Fragwürdige Vorbildwirkung


Wenn es im Zuge dieser Debatte zu einem Imageschaden für Österreich gekommen ist, dann sicher nicht durch das höchst legitime Anliegen, eine den nationalen Bedürfnissen angepasste Beteiligung an internationalen Projekten zu verhandeln, sondern durch die Verabschiedung aller Prinzipien einer auf Qualitätsevaluation basierenden und an wissenschaftlicher Exzellenz und Zukunftspotenzial orientierten Entscheidungskultur zugunsten eines hierzulande durchaus neuartigen wissenschaftspolitischen Populismus. Für die Zukunft lässt dies nicht Gutes erwarten. Es ist nur zu hoffen, dass die Art und Weise, wie hier eine höchst folgenwirksame Entscheidung zustande kam, keine Vorbildwirkung entfalten wird.

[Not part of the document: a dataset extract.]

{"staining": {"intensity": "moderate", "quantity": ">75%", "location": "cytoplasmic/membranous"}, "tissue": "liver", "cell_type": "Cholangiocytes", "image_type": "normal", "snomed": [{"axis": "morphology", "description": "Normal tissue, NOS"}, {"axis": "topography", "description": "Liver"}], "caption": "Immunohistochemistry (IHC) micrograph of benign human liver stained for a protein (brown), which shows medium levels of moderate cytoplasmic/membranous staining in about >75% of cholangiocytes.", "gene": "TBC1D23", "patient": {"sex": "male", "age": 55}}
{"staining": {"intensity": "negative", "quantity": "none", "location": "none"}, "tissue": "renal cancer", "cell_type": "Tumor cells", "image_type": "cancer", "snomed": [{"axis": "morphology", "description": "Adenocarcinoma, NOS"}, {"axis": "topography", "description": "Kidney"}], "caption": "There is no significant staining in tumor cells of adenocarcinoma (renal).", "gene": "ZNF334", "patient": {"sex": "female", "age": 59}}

Die Diskussionen der vergangenen Tage haben nicht zuletzt auch die Probleme aufgezeigt, die aus der mangelnden Flexibilität in der Beteiligung an internationalen Großforschungsprojekten wie Cern resultieren. Dies betrifft nicht nur Österreich, sondern auch all jene Länder, die - wie insbesondere die neuen Mitgliedsstaaten - den Zugang zu derartigen Forschungsinfrastrukturen benötigen, um bestimmte Forschungsbereiche in ihrem Land überhaupt erst aufzubauen. Wer kann sich jedoch auf derartige langfristige finanzielle Verpflichtungen einlassen, wenn sie nicht an die jeweiligen Bedürfnisse eines Landes angepasst werden können?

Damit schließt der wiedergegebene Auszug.